FAQ
The questions users ask most often. If yours isn't covered, please reach out via the official group.
Billing & balance
How does pricing work?
You're charged per actual token usage at the upstream rate, with a discount applied — no subscription or monthly fee. Every call's input/output tokens, model, and actual cost are visible in Console → Logs.
How do I check my balance?
Your remaining balance is shown at the top of the console home page (in USD-equivalent units).
Do you provide invoices?
Not at the moment. If you need one, please contact us via the group.
Are top-ups refundable?
Refunds are not supported except for clear service failures — please top up only what you need.
API Key & tokens
Can I create multiple tokens?
Yes. We recommend creating separate tokens per app or environment (e.g. app-prod, app-dev) so you can monitor usage independently and isolate risk.
How should I set the token quota?
A quota of 0 means unlimited (still bounded by account balance). If you're worried about a buggy script burning through your balance, set a per-token cap.
What if a token is leaked?
Delete the token immediately in Console → Tokens — your balance stays in the account, just create a new token.
Picking a model
Which model should I pick?
- Daily chat / coding assistance:
deepseek-chat,claude-haiku-4-5(best cost-performance) - Complex reasoning / long documents:
claude-sonnet-4-6,claude-opus-4-7,deepseek-reasoner - Math / chain-of-thought reasoning:
deepseek-reasoner,claude-opus-4-7(strong reasoning) - Multimodal (images):
claude-sonnet-4-6,claude-opus-4-7
What's each model's context window?
We follow each provider's official limits (Claude 200K, DeepSeek 64K, etc.). See the Model list for details.
Performance & rate limits
Are there concurrency limits?
The default is 100 concurrent requests per token; account-level limits are scheduled dynamically based on upstream quotas.
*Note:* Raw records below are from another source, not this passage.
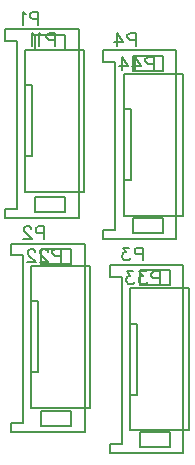
<source format=gbo>
G04 Layer: BottomSilkscreenLayer*
G04 EasyEDA v6.5.47, 2024-10-10 17:33:07*
G04 2650b285be984398968929de45cde97e,02b1cd47abf14eeea88f237cf3128960,10*
G04 Gerber Generator version 0.2*
G04 Scale: 100 percent, Rotated: No, Reflected: No *
G04 Dimensions in millimeters *
G04 leading zeros omitted , absolute positions ,4 integer and 5 decimal *
%FSLAX45Y45*%
%MOMM*%

%ADD10C,0.1524*%
%ADD11C,0.1270*%
%ADD12C,0.2000*%

%LPD*%
D10*
X3581400Y16434816D02*
G01*
X3581400Y16325850D01*
X3581400Y16434816D02*
G01*
X3534663Y16434816D01*
X3519170Y16429736D01*
X3513836Y16424402D01*
X3508756Y16413987D01*
X3508756Y16398494D01*
X3513836Y16388079D01*
X3519170Y16383000D01*
X3534663Y16377666D01*
X3581400Y16377666D01*
X3474465Y16413987D02*
G01*
X3464052Y16419321D01*
X3448304Y16434816D01*
X3448304Y16325850D01*
X3632200Y14618716D02*
G01*
X3632200Y14509750D01*
X3632200Y14618716D02*
G01*
X3585463Y14618716D01*
X3569970Y14613636D01*
X3564636Y14608302D01*
X3559556Y14597887D01*
X3559556Y14582394D01*
X3564636Y14571979D01*
X3569970Y14566900D01*
X3585463Y14561566D01*
X3632200Y14561566D01*
X3519931Y14592807D02*
G01*
X3519931Y14597887D01*
X3514852Y14608302D01*
X3509518Y14613636D01*
X3499104Y14618716D01*
X3478529Y14618716D01*
X3468115Y14613636D01*
X3462781Y14608302D01*
X3457702Y14597887D01*
X3457702Y14587474D01*
X3462781Y14577060D01*
X3473195Y14561566D01*
X3525265Y14509750D01*
X3452368Y14509750D01*
X4468088Y14439900D02*
G01*
X4468088Y14330934D01*
X4468088Y14439900D02*
G01*
X4421352Y14439900D01*
X4405858Y14434820D01*
X4400524Y14429486D01*
X4395444Y14419071D01*
X4395444Y14403578D01*
X4400524Y14393163D01*
X4405858Y14388084D01*
X4421352Y14382750D01*
X4468088Y14382750D01*
X4350740Y14439900D02*
G01*
X4293590Y14439900D01*
X4324578Y14398244D01*
X4309084Y14398244D01*
X4298670Y14393163D01*
X4293590Y14388084D01*
X4288256Y14372336D01*
X4288256Y14361921D01*
X4293590Y14346428D01*
X4304004Y14336013D01*
X4319498Y14330934D01*
X4334992Y14330934D01*
X4350740Y14336013D01*
X4355820Y14341094D01*
X4361154Y14351507D01*
X4406900Y16257016D02*
G01*
X4406900Y16148050D01*
X4406900Y16257016D02*
G01*
X4360163Y16257016D01*
X4344670Y16251936D01*
X4339336Y16246602D01*
X4334256Y16236187D01*
X4334256Y16220694D01*
X4339336Y16210279D01*
X4344670Y16205200D01*
X4360163Y16199866D01*
X4406900Y16199866D01*
X4247895Y16257016D02*
G01*
X4299965Y16184371D01*
X4221988Y16184371D01*
X4247895Y16257016D02*
G01*
X4247895Y16148050D01*
X3721100Y16257016D02*
G01*
X3721100Y16148050D01*
X3721100Y16257016D02*
G01*
X3674363Y16257016D01*
X3658870Y16251936D01*
X3653536Y16246602D01*
X3648456Y16236187D01*
X3648456Y16220694D01*
X3653536Y16210279D01*
X3658870Y16205200D01*
X3674363Y16199866D01*
X3721100Y16199866D01*
X3614165Y16236187D02*
G01*
X3603752Y16241521D01*
X3588004Y16257016D01*
X3588004Y16148050D01*
X3553713Y16236187D02*
G01*
X3543300Y16241521D01*
X3527806Y16257016D01*
X3527806Y16148050D01*
X3771900Y14428216D02*
G01*
X3771900Y14319250D01*
X3771900Y14428216D02*
G01*
X3725163Y14428216D01*
X3709670Y14423136D01*
X3704336Y14417802D01*
X3699256Y14407387D01*
X3699256Y14391894D01*
X3704336Y14381479D01*
X3709670Y14376400D01*
X3725163Y14371066D01*
X3771900Y14371066D01*
X3659631Y14402307D02*
G01*
X3659631Y14407387D01*
X3654552Y14417802D01*
X3649218Y14423136D01*
X3638804Y14428216D01*
X3618229Y14428216D01*
X3607815Y14423136D01*
X3602481Y14417802D01*
X3597402Y14407387D01*
X3597402Y14396974D01*
X3602481Y14386560D01*
X3612895Y14371066D01*
X3664965Y14319250D01*
X3592068Y14319250D01*
X3552697Y14402307D02*
G01*
X3552697Y14407387D01*
X3547363Y14417802D01*
X3542284Y14423136D01*
X3531870Y14428216D01*
X3511041Y14428216D01*
X3500627Y14423136D01*
X3495547Y14417802D01*
X3490213Y14407387D01*
X3490213Y14396974D01*
X3495547Y14386560D01*
X3505961Y14371066D01*
X3557777Y14319250D01*
X3485134Y14319250D01*
X4610100Y14237716D02*
G01*
X4610100Y14128750D01*
X4610100Y14237716D02*
G01*
X4563363Y14237716D01*
X4547870Y14232636D01*
X4542536Y14227302D01*
X4537456Y14216887D01*
X4537456Y14201394D01*
X4542536Y14190979D01*
X4547870Y14185900D01*
X4563363Y14180566D01*
X4610100Y14180566D01*
X4492752Y14237716D02*
G01*
X4435602Y14237716D01*
X4466590Y14196060D01*
X4451095Y14196060D01*
X4440681Y14190979D01*
X4435602Y14185900D01*
X4430268Y14170152D01*
X4430268Y14159737D01*
X4435602Y14144244D01*
X4446015Y14133829D01*
X4461509Y14128750D01*
X4477004Y14128750D01*
X4492752Y14133829D01*
X4497831Y14138910D01*
X4503165Y14149324D01*
X4385563Y14237716D02*
G01*
X4328413Y14237716D01*
X4359656Y14196060D01*
X4344161Y14196060D01*
X4333747Y14190979D01*
X4328413Y14185900D01*
X4323334Y14170152D01*
X4323334Y14159737D01*
X4328413Y14144244D01*
X4338827Y14133829D01*
X4354575Y14128750D01*
X4370070Y14128750D01*
X4385563Y14133829D01*
X4390897Y14138910D01*
X4395977Y14149324D01*
X4559300Y16053816D02*
G01*
X4559300Y15944850D01*
X4559300Y16053816D02*
G01*
X4512563Y16053816D01*
X4497070Y16048736D01*
X4491736Y16043402D01*
X4486656Y16032987D01*
X4486656Y16017494D01*
X4491736Y16007079D01*
X4497070Y16002000D01*
X4512563Y15996666D01*
X4559300Y15996666D01*
X4400295Y16053816D02*
G01*
X4452365Y15981171D01*
X4374388Y15981171D01*
X4400295Y16053816D02*
G01*
X4400295Y15944850D01*
X4288027Y16053816D02*
G01*
X4340097Y15981171D01*
X4262120Y15981171D01*
X4288027Y16053816D02*
G01*
X4288027Y15944850D01*
D11*
X3810000Y14871700D02*
G01*
X3556000Y14871700D01*
X3556000Y14744700D01*
X3810000Y14744700D01*
X3810000Y14871700D01*
X3302000Y14770100D02*
G01*
X3302000Y14693900D01*
X3921988Y14693900D01*
X3921988Y16289299D01*
X3302000Y16289299D01*
X3302000Y16189299D01*
X3401999Y16189299D01*
X3401999Y14770100D01*
X3302000Y14770100D01*
X3810000Y16116300D02*
G01*
X3556000Y16116300D01*
X3556000Y16243300D01*
X3810000Y16243300D01*
X3810000Y16116300D01*
X3860800Y13055600D02*
G01*
X3606800Y13055600D01*
X3606800Y12928600D01*
X3860800Y12928600D01*
X3860800Y13055600D01*
X3352800Y12954000D02*
G01*
X3352800Y12877800D01*
X3972788Y12877800D01*
X3972788Y14473199D01*
X3352800Y14473199D01*
X3352800Y14373199D01*
X3452799Y14373199D01*
X3452799Y12954000D01*
X3352800Y12954000D01*
X3860800Y14300200D02*
G01*
X3606800Y14300200D01*
X3606800Y14427200D01*
X3860800Y14427200D01*
X3860800Y14300200D01*
X4696688Y12876784D02*
G01*
X4442688Y12876784D01*
X4442688Y12749784D01*
X4696688Y12749784D01*
X4696688Y12876784D01*
X4188688Y12775184D02*
G01*
X4188688Y12698984D01*
X4808677Y12698984D01*
X4808677Y14294383D01*
X4188688Y14294383D01*
X4188688Y14194383D01*
X4288688Y14194383D01*
X4288688Y12775184D01*
X4188688Y12775184D01*
X4696688Y14121384D02*
G01*
X4442688Y14121384D01*
X4442688Y14248384D01*
X4696688Y14248384D01*
X4696688Y14121384D01*
X4635500Y14693900D02*
G01*
X4381500Y14693900D01*
X4381500Y14566900D01*
X4635500Y14566900D01*
X4635500Y14693900D01*
X4127500Y14592300D02*
G01*
X4127500Y14516100D01*
X4747488Y14516100D01*
X4747488Y16111499D01*
X4127500Y16111499D01*
X4127500Y16011499D01*
X4227499Y16011499D01*
X4227499Y14592300D01*
X4127500Y14592300D01*
X4635500Y15938500D02*
G01*
X4381500Y15938500D01*
X4381500Y16065500D01*
X4635500Y16065500D01*
X4635500Y15938500D01*
D12*
X3970274Y16112997D02*
G01*
X3470402Y16112997D01*
X3470402Y14913102D01*
X3970274Y14913102D01*
X3970274Y16112997D01*
X3530295Y15813100D02*
G01*
X3470300Y15813100D01*
X3470300Y15213101D01*
X3530295Y15213101D01*
X3530295Y15813100D01*
X4021074Y14284197D02*
G01*
X3521202Y14284197D01*
X3521202Y13084302D01*
X4021074Y13084302D01*
X4021074Y14284197D01*
X3581095Y13984300D02*
G01*
X3521100Y13984300D01*
X3521100Y13384301D01*
X3581095Y13384301D01*
X3581095Y13984300D01*
X4859274Y14093697D02*
G01*
X4359402Y14093697D01*
X4359402Y12893802D01*
X4859274Y12893802D01*
X4859274Y14093697D01*
X4419295Y13793800D02*
G01*
X4359300Y13793800D01*
X4359300Y13193801D01*
X4419295Y13193801D01*
X4419295Y13793800D01*
X4808474Y15909797D02*
G01*
X4308602Y15909797D01*
X4308602Y14709902D01*
X4808474Y14709902D01*
X4808474Y15909797D01*
X4368495Y15609900D02*
G01*
X4308500Y15609900D01*
X4308500Y15009901D01*
X4368495Y15009901D01*
X4368495Y15609900D01*
M02*

</source>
Contact support if you need a higher cap.
What about occasional timeouts?
- Set the client HTTP timeout to at least 60s (180s for reasoning models)
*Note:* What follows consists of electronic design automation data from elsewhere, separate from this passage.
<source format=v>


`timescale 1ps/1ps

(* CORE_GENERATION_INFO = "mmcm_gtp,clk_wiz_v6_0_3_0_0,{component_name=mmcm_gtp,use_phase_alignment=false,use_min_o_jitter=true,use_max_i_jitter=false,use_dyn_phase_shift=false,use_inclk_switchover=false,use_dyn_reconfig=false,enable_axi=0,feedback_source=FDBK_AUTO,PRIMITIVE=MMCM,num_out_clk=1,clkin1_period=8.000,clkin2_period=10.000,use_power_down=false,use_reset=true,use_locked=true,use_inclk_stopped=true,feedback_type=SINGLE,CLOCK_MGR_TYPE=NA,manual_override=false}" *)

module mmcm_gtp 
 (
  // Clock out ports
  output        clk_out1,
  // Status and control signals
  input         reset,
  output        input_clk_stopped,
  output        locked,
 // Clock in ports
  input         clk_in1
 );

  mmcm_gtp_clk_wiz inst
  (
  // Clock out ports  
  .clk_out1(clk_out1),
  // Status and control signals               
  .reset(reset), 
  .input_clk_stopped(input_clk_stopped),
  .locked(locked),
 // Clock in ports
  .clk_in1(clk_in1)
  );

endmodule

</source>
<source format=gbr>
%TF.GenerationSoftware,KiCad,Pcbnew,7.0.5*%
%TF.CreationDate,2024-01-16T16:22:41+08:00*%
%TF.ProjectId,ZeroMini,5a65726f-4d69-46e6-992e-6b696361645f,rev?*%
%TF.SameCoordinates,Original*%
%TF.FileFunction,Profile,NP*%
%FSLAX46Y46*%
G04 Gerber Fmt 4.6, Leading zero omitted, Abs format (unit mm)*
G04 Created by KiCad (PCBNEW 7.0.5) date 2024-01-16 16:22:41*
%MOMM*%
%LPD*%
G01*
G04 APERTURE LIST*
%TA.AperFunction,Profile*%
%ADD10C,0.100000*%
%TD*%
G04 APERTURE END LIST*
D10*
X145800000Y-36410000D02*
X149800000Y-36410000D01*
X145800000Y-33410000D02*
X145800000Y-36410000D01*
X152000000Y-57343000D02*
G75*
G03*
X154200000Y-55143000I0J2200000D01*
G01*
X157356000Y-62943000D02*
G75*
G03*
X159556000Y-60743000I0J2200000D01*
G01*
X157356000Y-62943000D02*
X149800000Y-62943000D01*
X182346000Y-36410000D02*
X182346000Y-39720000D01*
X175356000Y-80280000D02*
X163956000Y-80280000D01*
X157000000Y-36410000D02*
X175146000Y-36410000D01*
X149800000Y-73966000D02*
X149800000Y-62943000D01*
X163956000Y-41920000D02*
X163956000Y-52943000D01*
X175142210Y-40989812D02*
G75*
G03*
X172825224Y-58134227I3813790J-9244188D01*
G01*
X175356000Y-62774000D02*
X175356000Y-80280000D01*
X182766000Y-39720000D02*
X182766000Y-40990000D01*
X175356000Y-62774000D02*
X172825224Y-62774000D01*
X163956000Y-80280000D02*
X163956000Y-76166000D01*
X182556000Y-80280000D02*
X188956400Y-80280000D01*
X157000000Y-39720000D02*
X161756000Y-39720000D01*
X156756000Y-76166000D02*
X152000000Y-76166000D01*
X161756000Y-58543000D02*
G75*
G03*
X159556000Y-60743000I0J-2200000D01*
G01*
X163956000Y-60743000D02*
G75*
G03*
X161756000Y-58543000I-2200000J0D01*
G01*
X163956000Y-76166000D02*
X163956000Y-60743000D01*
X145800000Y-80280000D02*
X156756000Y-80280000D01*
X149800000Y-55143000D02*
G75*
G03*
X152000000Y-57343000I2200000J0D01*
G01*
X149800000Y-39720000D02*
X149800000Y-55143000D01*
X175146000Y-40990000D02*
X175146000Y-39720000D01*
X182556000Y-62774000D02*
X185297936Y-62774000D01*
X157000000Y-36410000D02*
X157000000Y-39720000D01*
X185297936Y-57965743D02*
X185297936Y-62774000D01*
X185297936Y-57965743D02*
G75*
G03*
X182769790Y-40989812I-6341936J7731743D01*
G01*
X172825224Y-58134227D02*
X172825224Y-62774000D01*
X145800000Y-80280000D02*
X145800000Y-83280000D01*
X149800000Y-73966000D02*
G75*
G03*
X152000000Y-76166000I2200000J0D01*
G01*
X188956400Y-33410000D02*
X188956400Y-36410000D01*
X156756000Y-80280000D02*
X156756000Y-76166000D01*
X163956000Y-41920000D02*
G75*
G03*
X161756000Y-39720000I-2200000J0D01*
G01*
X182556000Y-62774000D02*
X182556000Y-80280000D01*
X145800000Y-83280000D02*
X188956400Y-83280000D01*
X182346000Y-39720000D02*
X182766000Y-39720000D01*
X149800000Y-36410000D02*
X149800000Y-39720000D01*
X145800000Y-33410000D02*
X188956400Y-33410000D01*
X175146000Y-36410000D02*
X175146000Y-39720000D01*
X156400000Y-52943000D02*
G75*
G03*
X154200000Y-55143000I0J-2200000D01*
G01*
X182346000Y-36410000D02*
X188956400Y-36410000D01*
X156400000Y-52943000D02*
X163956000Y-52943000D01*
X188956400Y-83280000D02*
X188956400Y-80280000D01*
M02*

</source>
- Add automatic retries with exponential backoff for idempotent operations (max 3 attempts)
- For non-critical paths, fall back across models (e.g. retry on
claude-haiku-4-5whenclaude-sonnet-4-6fails)
Is it slower than going to the upstream provider directly?
Our hosting is in mainland China, so from inside China access is usually faster than calling the upstream directly (which has to route around the Great Firewall). Access from outside China may be slightly slower than direct.
Common developer errors
401 invalid_api_key
Check: 1) the Authorization header spelling; 2) whether the token has been disabled or deleted; 3) whether the header includes the Bearer prefix.
404 model_not_found
Model name typo, or the model has been retired. Check the latest available names at main site → Models.
402 insufficient_quota
Account balance or token quota exhausted. Top up or raise the per-token cap in its settings.
429 rate_limit_exceeded
Rate limit hit. Lower concurrency or add exponential-backoff retries on the client side.
Other
Do you provide Embedding / TTS / Whisper?
Not yet — this is on the roadmap. The OpenAI-family Embedding (text-embedding-3-*), TTS (tts-1), Whisper, etc. will be exposed once the OpenAI channel goes live, with the same calling convention as upstream OpenAI. If you have a strong need, please raise it in the group so we can prioritize.
Do you support image generation (DALL-E / Midjourney)?
Not yet — this is on the roadmap. We plan to enable dall-e-3, gpt-image-1, doubao-seedream-4-0 and similar image-generation models; Midjourney has no firm timeline because it requires a special integration. Please don't depend on image generation in production right now.
Are requests logged or used for training?
This site only logs metadata (timestamp, model, token usage) — we do not store messages content. Each upstream provider's privacy policy applies independently for the data they handle.